Extracted data entries
════════════════════
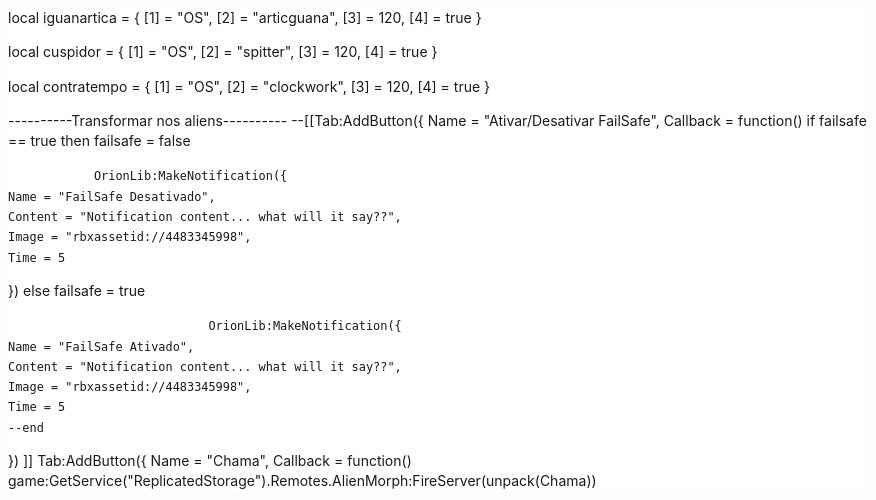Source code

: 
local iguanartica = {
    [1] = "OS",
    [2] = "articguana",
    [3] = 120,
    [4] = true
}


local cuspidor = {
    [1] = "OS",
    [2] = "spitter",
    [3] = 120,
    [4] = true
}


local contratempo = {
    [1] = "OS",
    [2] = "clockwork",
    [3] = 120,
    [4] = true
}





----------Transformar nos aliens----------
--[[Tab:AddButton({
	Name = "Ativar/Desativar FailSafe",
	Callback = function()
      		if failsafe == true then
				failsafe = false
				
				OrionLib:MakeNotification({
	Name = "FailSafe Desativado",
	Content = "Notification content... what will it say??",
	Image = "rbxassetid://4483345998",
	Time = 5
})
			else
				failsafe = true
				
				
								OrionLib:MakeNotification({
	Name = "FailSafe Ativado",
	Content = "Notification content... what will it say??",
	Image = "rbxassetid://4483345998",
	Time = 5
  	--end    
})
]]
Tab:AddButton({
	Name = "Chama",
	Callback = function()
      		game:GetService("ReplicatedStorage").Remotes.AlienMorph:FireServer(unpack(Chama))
════════════════════
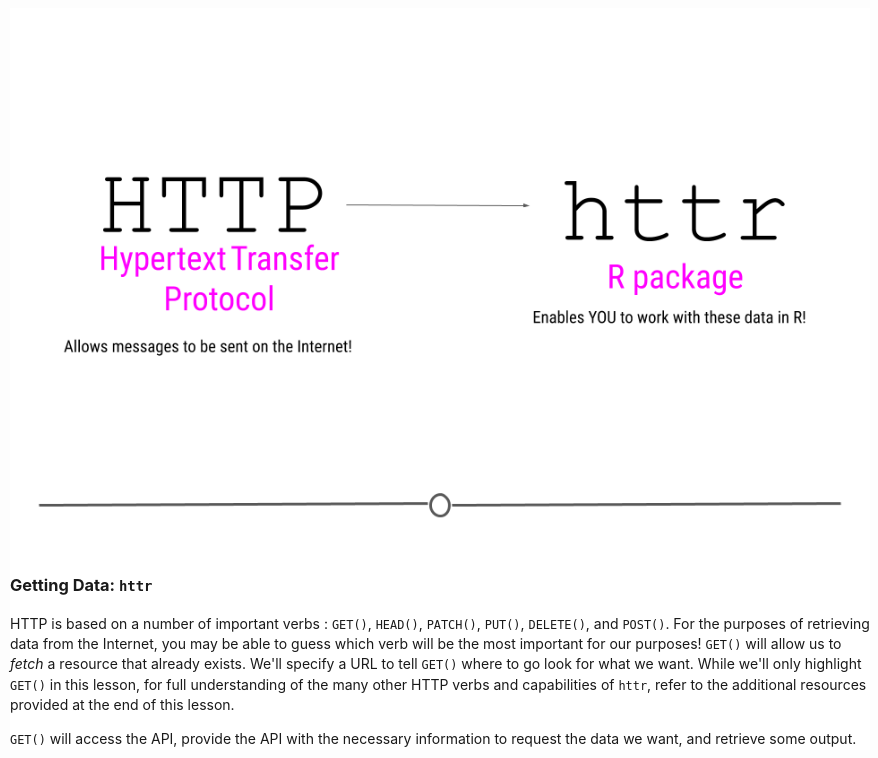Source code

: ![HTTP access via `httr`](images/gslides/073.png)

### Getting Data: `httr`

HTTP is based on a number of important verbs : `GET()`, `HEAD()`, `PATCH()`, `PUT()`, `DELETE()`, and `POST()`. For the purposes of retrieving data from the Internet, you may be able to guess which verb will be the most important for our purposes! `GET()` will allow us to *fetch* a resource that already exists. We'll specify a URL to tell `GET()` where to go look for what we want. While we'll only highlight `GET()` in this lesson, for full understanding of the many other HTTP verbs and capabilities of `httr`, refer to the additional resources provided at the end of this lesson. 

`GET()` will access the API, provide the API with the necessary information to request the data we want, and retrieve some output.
════════════════════
Provide only the count of lines above in which the word "Name" occurs.

4